La vida familiar y las relaciones sociales son los aspectos de la vida con los que los andaluces y andaluzas se muestran más satisfechos. La vida en su conjunto es el segundo aspecto mejor valorado, con una media de 6,87 puntos, mientras que el trabajo es la dimensión de la vida peor considerada, aunque supera el aprobado con 5,49 puntos de media. Más de la mitad de la población andaluza (55,3%) asegura disfrutar de cierta seguridad económica en la medida que afirma que sus ingresos les alcanzan para vivir, mientras que el 27,8% dice presentar dificultades o muchas dificultades.

El desempleo, la corrupción y la marcha de la economía son los tres problemas principales de Andalucía para la población entrevistada, una visión que comparten en el caso de España y de su municipio de residencia, aunque con matices en función del nivel de gobierno.

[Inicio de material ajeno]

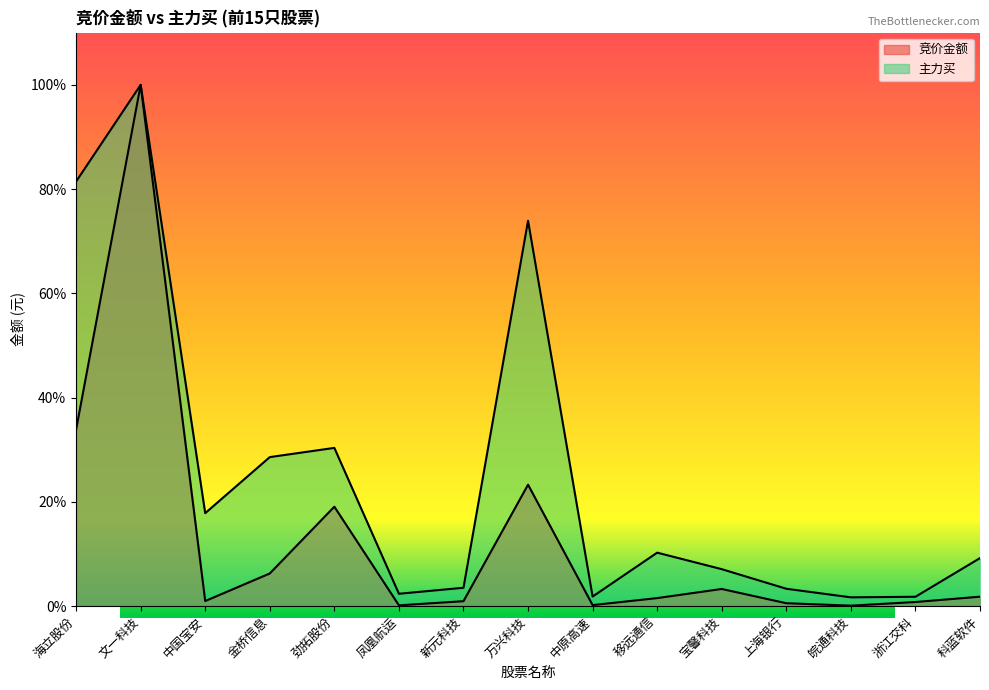

At which category is the sum across all series the highest?

文一科技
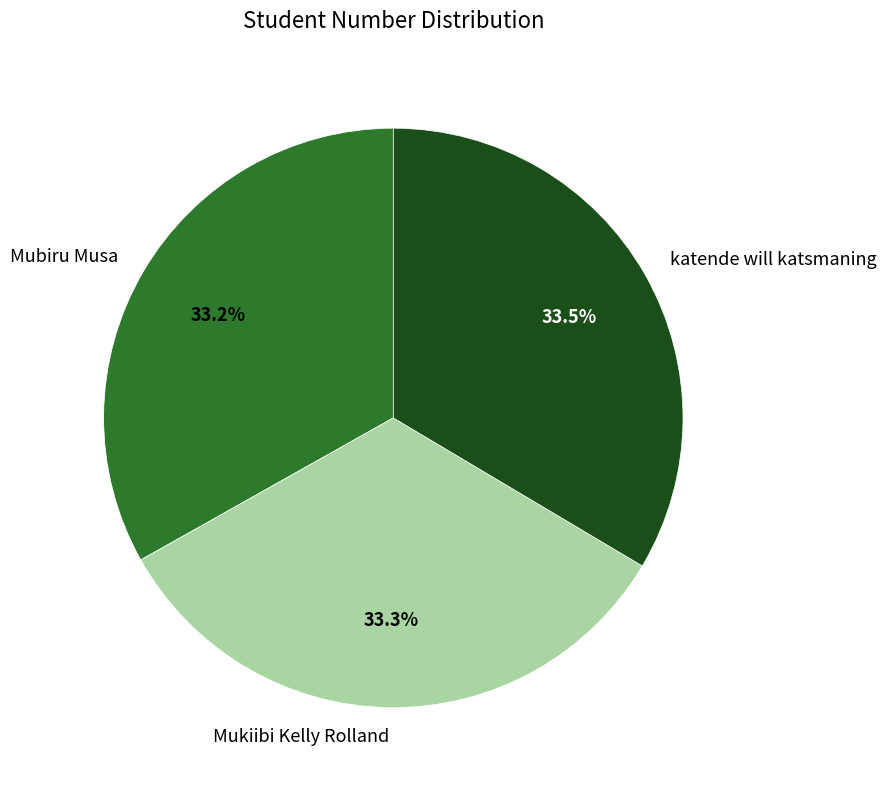

Is Mubiru Musa the majority of the pie?

No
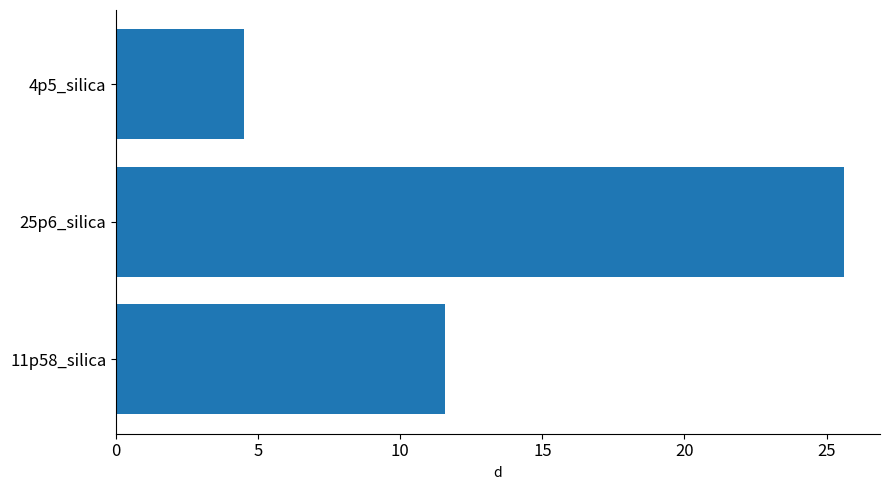

Which category has the lowest value across all series?

4p5_silica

Como se decía al principio de este artículo existe el riesgo de que cristalice la idea de aceptar a una Andalucía con todos sus fallos e indicadores y no se avance en la modernización de todos los sectores que permitan a la comunidad tomar un nuevo impulso que le permita de verdad acercarse a los indicadores de otras comunidades de su entorno y reducir esa convergencia con Europa que en vez de menguar ha creció en los últimos años. En Andalucía se vive bien, pero se podría vivir mejor.